We have received and reviewed your report of inappropriate content. This content has been removed. We thank you for your support in helping to keep MySpace a safe and fun community!


Now, all I have to say is, "take that cyber-bully! You say I look like a man, and I am not above tattle telling. Naner naner poo poo!"

Ok, maybe that was a very minor victory in comparison to tricking my kid into taking his medication yesterday, or saving a hundred people in my dream last night. However, it goes to show that people are still expected to have some sense of decency, even on the web.

Now if you will excuse me, I think a hyena broke into our house and is now couching up a lung, or maybe it's just my kid, it's hard to say.


It's all a bunch of voodoo...

Growing up in my family I have heard and even been forced to try just about every home remedy, natural cure, and organic supplement. Around here, I call it all a bunch of voodoo. But if you ask my mom, colloidal silver will fix anything, my sister will tell you it's all about having the right combination of vitamins, and my ex-boyfriend will insists eating ten tons of garlic will cure any cold. I, on the other hand, am not falling for any of it.

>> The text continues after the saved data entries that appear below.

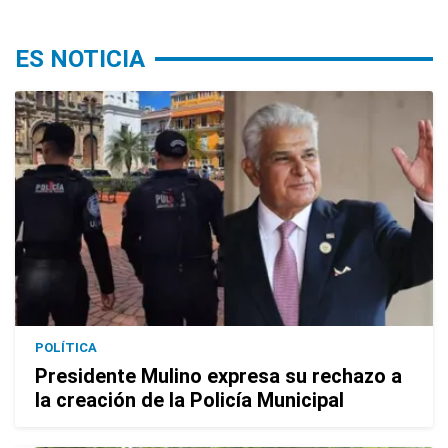
ES NOTICIA
POLÍTICA
Presidente Mulino expresa su rechazo a
la creación de la Policía Municipal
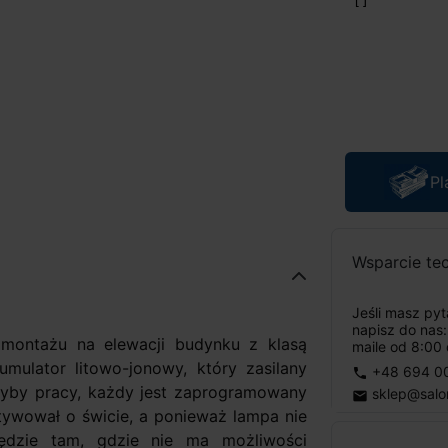
Pl
Wsparcie te
Jeśli masz py
napisz do nas
ontażu na elewacji budynku z klasą
maile od 8:00 
umulator litowo-jonowy, który zasilany
+48 694 0
phone
tryby pracy, każdy jest zaprogramowany
sklep@salo
email
tywował o świcie, a ponieważ lampa nie
ędzie tam, gdzie nie ma możliwości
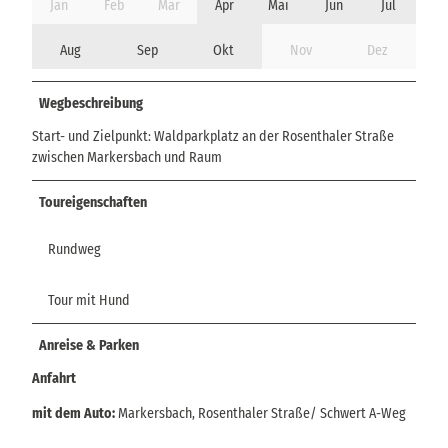
Jan
Feb
Mär
Apr
Mai
Jun
Jul
Aug
Sep
Okt
Nov
Dez
Wegbeschreibung
Start- und Zielpunkt: Waldparkplatz an der Rosenthaler Straße
zwischen Markersbach und Raum
Toureigenschaften
Rundweg
Tour mit Hund
Anreise & Parken
Anfahrt
mit dem Auto:
Markersbach, Rosenthaler Straße/ Schwert A-Weg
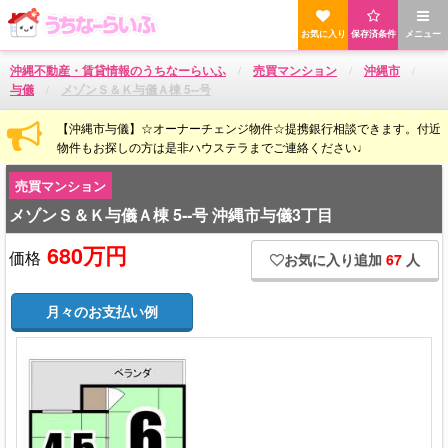
お気に入り
保存済条件
メニュー
沖縄不動産・賃貸情報のうちなーらいふ
売買マンション
沖縄市
与儀
メゾンＳ＆Ｋ与儀Ａ棟 5‐‐号
【沖縄市与儀】☆オーナーチェンジ物件☆提携銀行相談できます。付近
物件もお探しの方は是非ハウステラまでご連絡ください♩
売買マンション
メゾンＳ＆Ｋ与儀Ａ棟 5‐‐号 沖縄市与儀3丁目
680万円
価格
お気に入り追加
67
人
月々のお支払い例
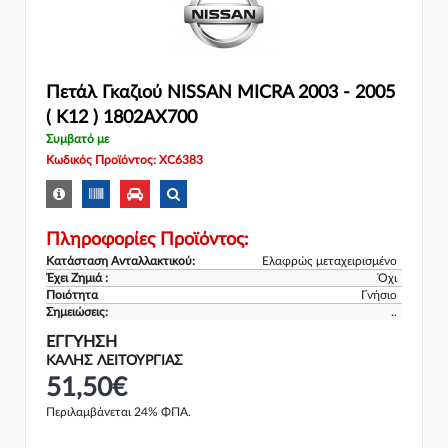
Πετάλ Γκαζιού NISSAN MICRA 2003 - 2005
( K12 ) 1802AX700
Συμβατό με
Κωδικός Προϊόντος: XC6383
Πληροφορίες Προϊόντος:
Κατάσταση Ανταλλακτικού:
Ελαφρώς μεταχειρισμένο
Έχει Ζημιά :
Όχι
Ποιότητα
Γνήσιο
Σημειώσεις:
..
ΕΓΓΎΗΣΗ
ΚΑΛΗΣ ΛΕΙΤΟΥΡΓΙΑΣ
51,50€
Περιλαμβάνεται 24% ΦΠΑ.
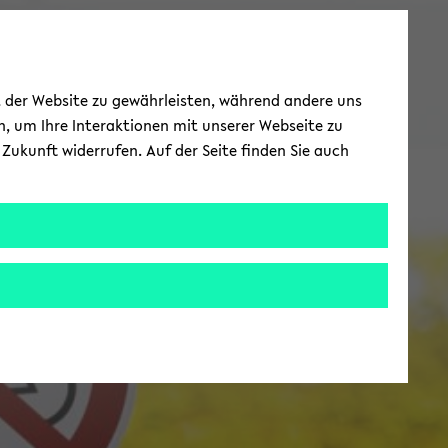
ät der Website zu gewährleisten, während andere uns
h, um Ihre Interaktionen mit unserer Webseite zu
Zukunft widerrufen. Auf der Seite finden Sie auch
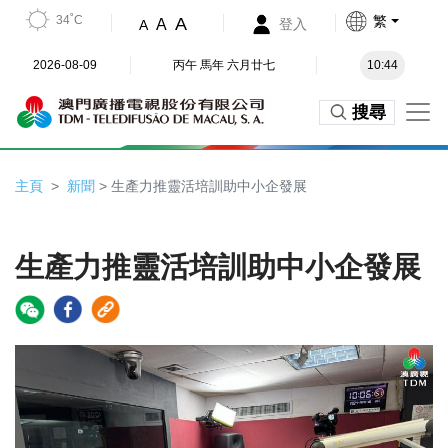
34˚C
繁
A
A
登入
A
2026-08-09
丙午 馬年 六月廿七
10:44
搜尋
主頁
新聞
> 生產力推靈活培訓助中小企發展
生產力推靈活培訓助中小企發展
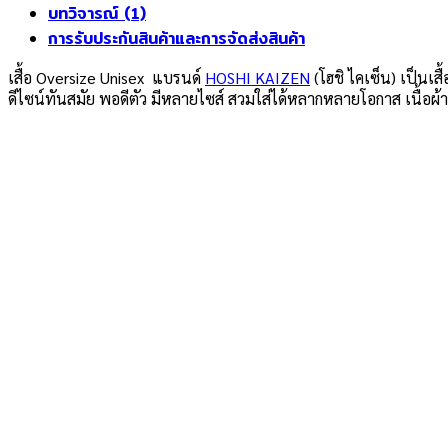
บทวิจารณ์ (1)
การรับประกันสินค้าและการจัดส่งสินค้า
เสื้อ Oversize Unisex แบรนด์
HOSHI KAIZEN
(โฮชิ ไคเซ็น) เป็นเส
ดีไซน์ทันสมัย พอดีตัว มีหลายไซส์ สวมใส่ได้หลากหลายโอกาส เนื้อผ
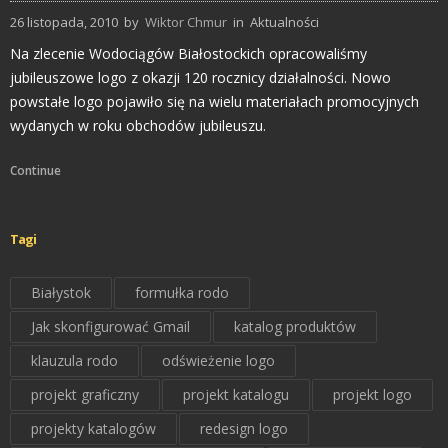
26 listopada, 2010
by
Wiktor Chmur
in
Aktualności
Na zlecenie Wodociągów Białostockich opracowaliśmy
jubileuszowe logo z okazji 120 rocznicy działalności. Nowo
powstałe logo pojawiło się na wielu materiałach promocyjnych
wydanych w roku obchodów jubileuszu.
Continue
Tagi
Białystok
formułka rodo
Jak skonfigurować Gmail
katalog produktów
klauzula rodo
odświeżenie logo
projekt graficzny
projekt katalogu
projekt logo
projekty katalogów
redesign logo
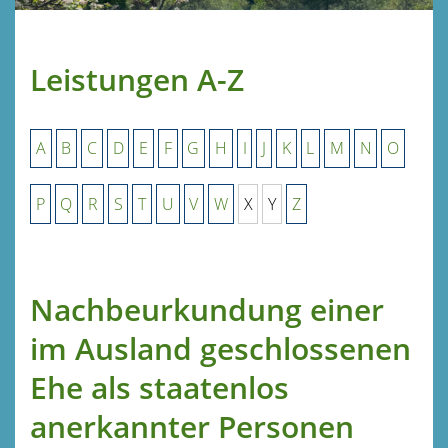
Leistungen A-Z
A
B
C
D
E
F
G
H
I
J
K
L
M
N
O
P
Q
R
S
T
U
V
W
X
Y
Z
Nachbeurkundung einer
im Ausland geschlossenen
Ehe als staatenlos
anerkannter Personen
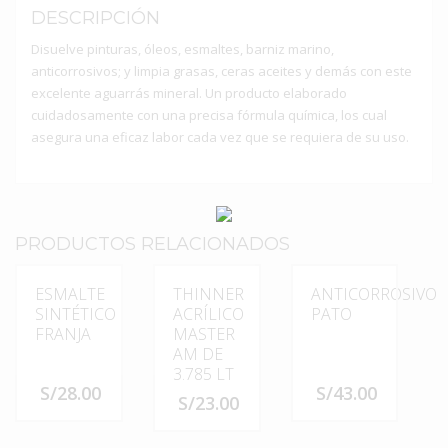
DESCRIPCIÓN
Disuelve pinturas, óleos, esmaltes, barniz marino,
anticorrosivos; y limpia grasas, ceras aceites y demás con este
excelente aguarrás mineral. Un producto elaborado
cuidadosamente con una precisa fórmula química, los cual
asegura una eficaz labor cada vez que se requiera de su uso.
PRODUCTOS RELACIONADOS
ESMALTE
THINNER
ANTICORROSIVO
SINTÉTICO
ACRÍLICO
PATO
FRANJA
MASTER
AM DE
3.785 LT
S/
28.00
S/
43.00
S/
23.00
Este
Este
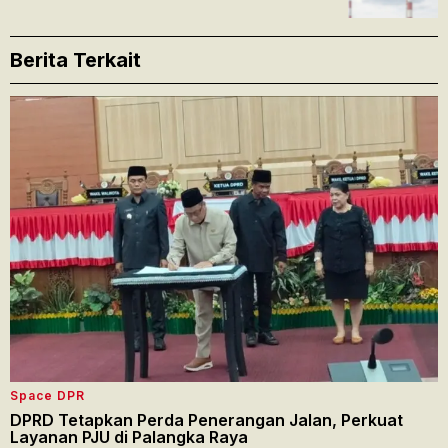
Berita Terkait
Space DPR
DPRD Tetapkan Perda Penerangan Jalan, Perkuat
Layanan PJU di Palangka Raya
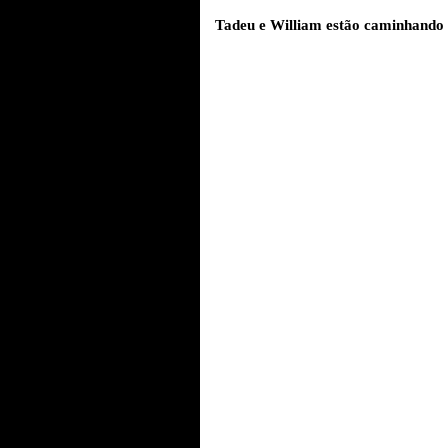
Tadeu e William estão caminhando 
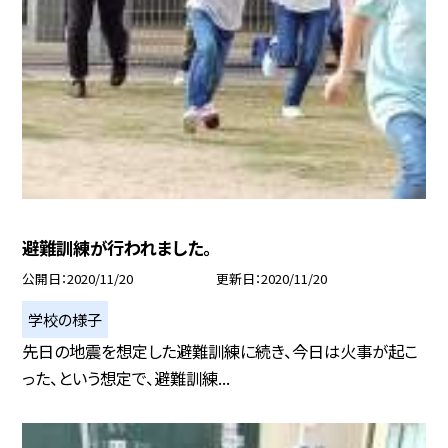
避難訓練が行われました。
公開日
2020/11/20
更新日
2020/11/20
学校の様子
先日の地震を想定した避難訓練に続き、今日は火事が起こ
った、という想定で、避難訓練...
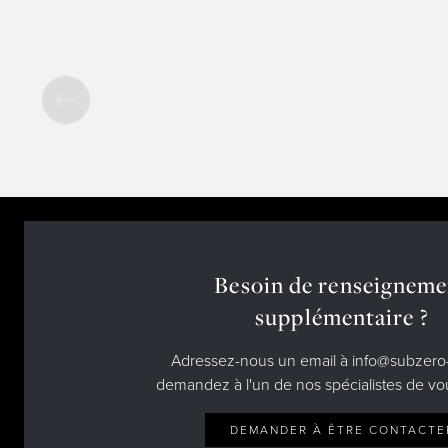
Besoin de renseigneme
supplémentaire ?
Adressez-nous un email à info@subzero-
demandez à l'un de nos spécialistes de vo
DEMANDER À ÊTRE CONTACTE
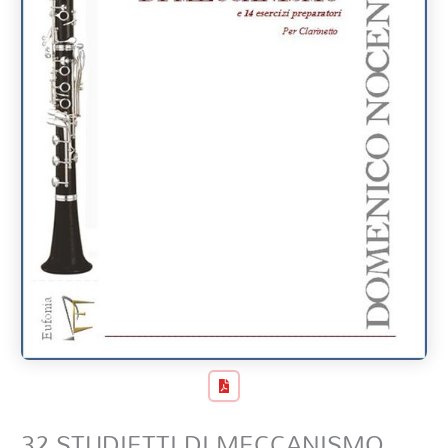
32 STUDIETTI DI MECCANISMO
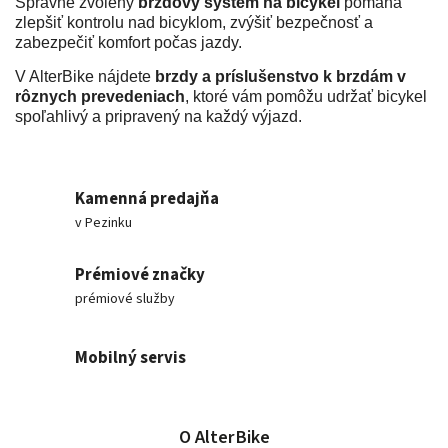
Správne zvolený
brzdový systém na bicykel
pomáha
zlepšiť kontrolu nad bicyklom, zvýšiť bezpečnosť a
zabezpečiť komfort počas jazdy.
V AlterBike nájdete
brzdy a príslušenstvo k brzdám v
rôznych prevedeniach
, ktoré vám pomôžu udržať bicykel
spoľahlivý a pripravený na každý výjazd.
Kamenná predajňa
v Pezinku
Prémiové značky
prémiové služby
Mobilný servis
O AlterBike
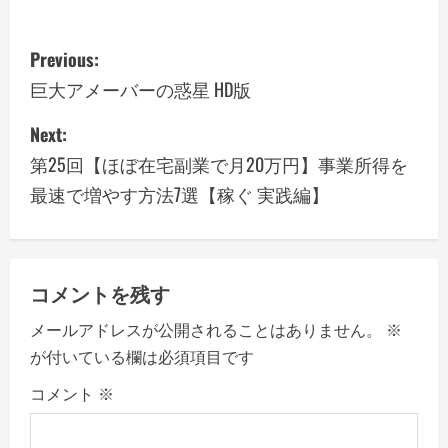
P
Previous:
o
巨大アメーバーの惑星 HD版
s
Next:
第25回【ほぼ在宅副業で月20万円】事業所得を
t
最速で増やす方法7選【稼ぐ 実践編】
n
a
v
コメントを残す
メールアドレスが公開されることはありません。
※
i
が付いている欄は必須項目です
g
コメント
※
a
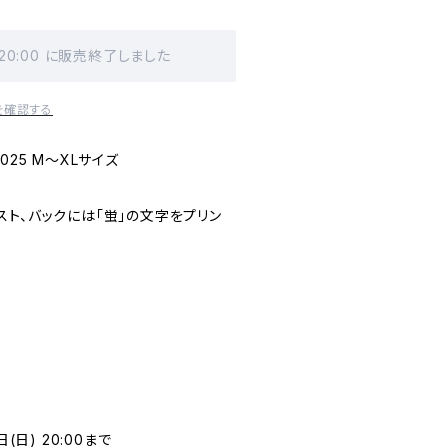
 20:00 に販売終了しました
を確認する
025 M〜XLサイズ
ト、バックには「蛍」の文字をプリン
(日) 20:00まで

Which is why I was so glad to find this video clip on Yahoo today that denounces the popular cold remedy my ex-husband tried to get me to take whenever I was feeling a bit under the weather. I hate to tell you all, but I told you so...

Psstt... If the video doesn't want to play, go to this link here...

A pornographic tragedy...

The other night Mack and I took a little trip down to the local porn store to find something for our viewing pleasure. We had a good idea what we were looking for when we went in there. No anal, nothing loaded with blowjobs, and not to be racist, but no big black cocks giving it to white chiks. Twenty minutes later we left with one of those porns that had a story line, it was called "Corruption" and featured a bit about a man running for President. If you can't figure it out by now, he was corrupt, and ugly.

When it comes to male porn stars, you can't expect too much. They are hired solely on cocktalent, looks have nothing to do with it. Take Ron Jeremy as a good example. He is the worlds most famous male porn star, and man, he is one ugly fuck, but he gets to fuck a lot of hot tail, so who's to judge?

That aside, this movie was full of everything we did not want. There was a black bodyguard screwing some white chick, almost every scene featured anal, and what was up with the blowjobs? These were not your normal blowjobs people. I wanted to throw up just watching it. I think I even saw one girl cry real tears of pain.
So, forty dollars later, we were very disappointed. And they won't let us return it. So what do people do with bad porn? Is there a place where people send their bad porn? Or maybe we can donate it to a good cause?


Dreaming of pixie dust..

I dreamed last night that a good friend of mine, Lindsay, and I had gone on a trip to India. While we were in India I ran into my good friend Tinkerbell. Tinkerbell gave me some pixie dust, which I proceeded to sprinkle on Lindsay and myself. We then flew above India, and saw the Taj Mahal, in the summer evening sky. It was magnificent.

Why can't I have more dreams like that?

A misunderstanding...

I was having a rather stressful evening the other night, it felt as though every one wanted to whine in my ear, and I hate it when people do that. So when Mack came over and started to pick on me I said, "I could use just a little slack."

And do you know what he did? He slapped me, and on the face! It didn't leave a mark, but it was hard enough to sting a bit. I looked up at him and asked what that was for. And he said I had asked for a "little slap."

This, ladies, is a perfect example of why men need to pay closer attention to the things coming out of our mouths.


Office Space...

I'm working here at Sun today, on a Saturday. Yes, tragic, I know. But as I was heading back to my desk I noticed something written on a dry erase board between a row of cubicles. It read, "Ah, yeah, were going to have to move you down to storage room B..."

It's nice to find a little humor in the work place. it just made my Saturday a bit brighter.